SUPPORTING FARMERS IN MULTIPLE WAYS
To ensure food security, Xi has also urged efforts to implement all supportive policies, protect farmers’ enthusiasm for their work, and improve incomes from food production.
Over the past decade, a string of policies have been introduced to bring more benefits to grain planters. China has steadily raised the minimum purchase prices for rice and wheat, provided subsidies for grain planters, and introduced cost and income insurances for major grain producers in main production areas.
The country has encouraged the development of family farms and farming cooperatives. In recent years, over 78 million farming households have received support from more than 950,000 socialized agricultural services organizations.
This year, 40 billion yuan (about 5.63 billion U.S. dollars) has been allocated from the central government budget to ease the impact of agricultural material price rises, agricultural specialists have been sent to fields to assist farms, and various government agencies have strengthened consultations, early warning and disaster relief for floods and droughts.
As an epitome of China’s agricultural infrastructure construction, water conservancy projects have seen rapid development.
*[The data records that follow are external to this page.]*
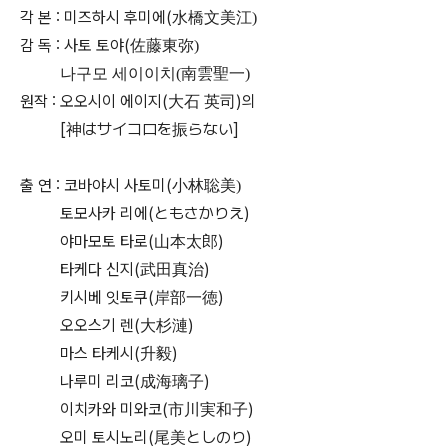
각 본 : 미즈하시 후미에(水橋文美江
)
감 독 : 사토 토야(佐藤東弥
)
나구모 세이이치(南雲聖一)
원작 : 오오시이 에이지(大石 英司)의
[神はサイコロを振らない]
출 연 : 코바야시 사토미(小林聡美
)
토모사카 리에(ともさかりえ)
야마모토 타로(山本太郎)
타케다 신지(武田真治)
키시베 잇토쿠(岸部一徳)
오오스기 렌(大杉漣)
마스 타케시(升毅)
나루미 리코(成海璃子)
이치카와 미와코(市川実和子)
오미 토시노리(尾美としのり)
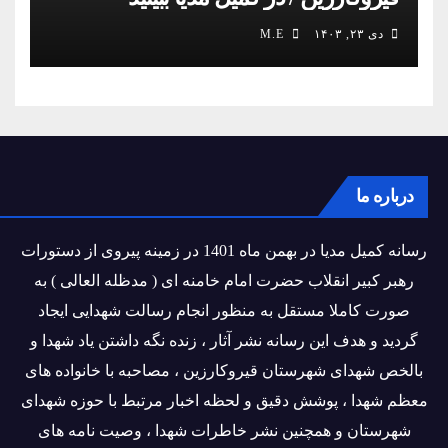
دی ۲۳, ۱۴۰۳
M.E
درباره ما
رسانه کمیل مدیا در بهمن ماه 1401 در زمینه پیروی از دستورات
رهبر کبیر انقلاب حضرت امام خامنه ای ( مدظله العالی ) به
صورت کاملا مستقل به منظور انجام رسالت شهدایی ایجاد
گردید و هدف این رسانه نشر آثار ، زنده نگه داشتن یاد شهدا و
بالخص شهدای شهرستان قیروکارزین ، مصاحبه با خانواده های
معظم شهدا ، پوشش دقیق و لحظه اخبار مرتبط با حوزه شهدای
شهرستان و همچنین نشر خاطرات شهدا ، وصیت نامه های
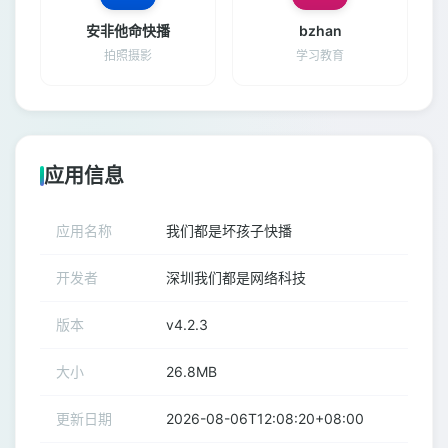
安非他命快播
bzhan
拍照摄影
学习教育
应用信息
应用名称
我们都是坏孩子快播
开发者
深圳我们都是网络科技
版本
v4.2.3
大小
26.8MB
更新日期
2026-08-06T12:08:20+08:00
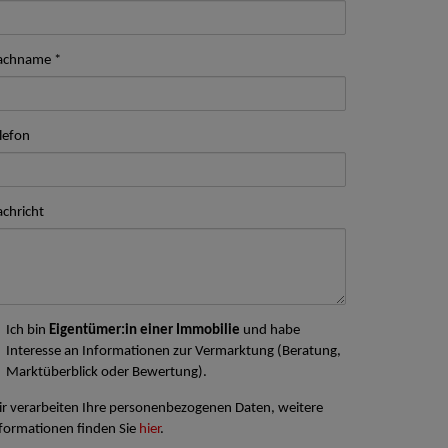
achname
lefon
chricht
Ich bin
Eigentümer:in einer Immobilie
und habe
Interesse an Informationen zur Vermarktung (Beratung,
Marktüberblick oder Bewertung).
r verarbeiten Ihre personenbezogenen Daten, weitere
formationen finden Sie
hier
.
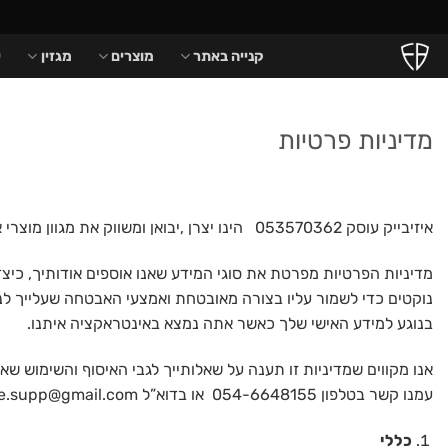
Ski
לתוכן
t
קנייה באתר
מוצרים
מגזין
ש
conten
מדיניות פרטיות
איזיבייק עוסק 053570362 הינו יצרן ,יבואן ומשווק את מגוון מוצרי איזיבייק .
מדיניות הפרטיות מפרטת את סוגי המידע שאנו אוספים אודותיך, כיצד
נוקטים כדי לשמור עליו בצורה מאובטחת ואמצעי האבטחה שעלייך לנ
בנוגע למידע האישי שלך כאשר אתה נמצא באינטראקציה איתנו.
אנו מקווים שמדיניות זו תענה על שאלותייך לגבי האיסוף והשימוש שא
עמנו קשר בטלפון 054-6648155 או בדוא”ל easybike.supp@gmail.com
כללי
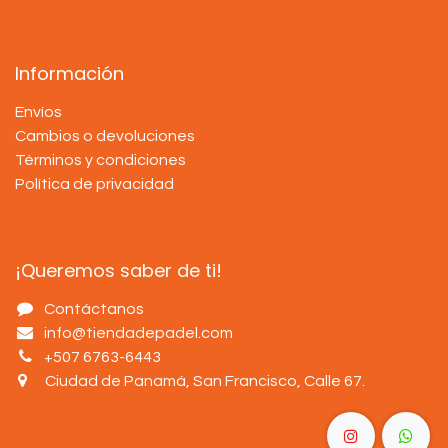
Información
Envíos
Cambios o devoluciones
Términos y condiciones
Política de privacidad
¡Queremos saber de ti!
Contáctanos
info@tiendadepadel.com
+507 6763-6443
Ciudad de Panamá, San Francisco, Calle 67
.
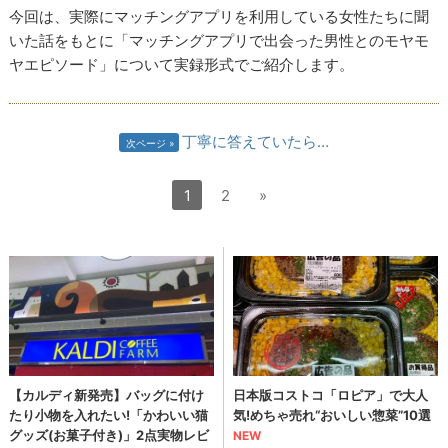
今回は、実際にマッチングアプリを利用している女性たちに聞
いた話をもとに「マッチングアプリで出会った男性とのモヤモ
ヤエピソード」について実録形式でご紹介します。
丁寧に答えていたら…
次ページ
1
2
»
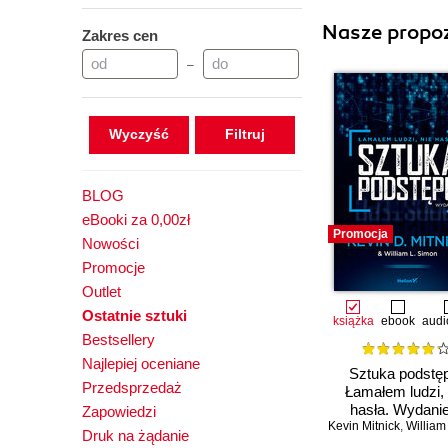
Nasze propoz
Zakres cen
–
Wyczyść
BLOG
eBooki za 0,00zł
Promocja
Nowości
Promocje
Outlet
Ostatnie sztuki
książka
ebook
audi
Bestsellery
Najlepiej oceniane
Sztuka podstę
Przedsprzedaż
Łamałem ludzi, 
hasła. Wydanie
Zapowiedzi
Kevin Mitnick
,
William L.
Druk na żądanie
In the past decade, over 7,000 large and medium-sized irrigation areas were built in China, with an effective irrigated farmland area of 69.13 million hectares, accounting for 54 percent of the country’s arable land and producing 75 percent of the country’s grain.
With hardwork on all fronts, China’s grain output had topped 650 billion kilograms for seven consecutive years by 2021, with the per capita grain supply remaining higher than the internationally recognized security line.
This year, China has seen output increases in summer grain and early rice and is expecting another bumper harvest. Such achievement didn’t come easily as the country has overcome the impact of last year’s rare autumn floods in the north, the late sowing of winter wheat in large areas and sporadic resurgences of COVID-19 cases, and coped with severe heat and droughts in some southern regions.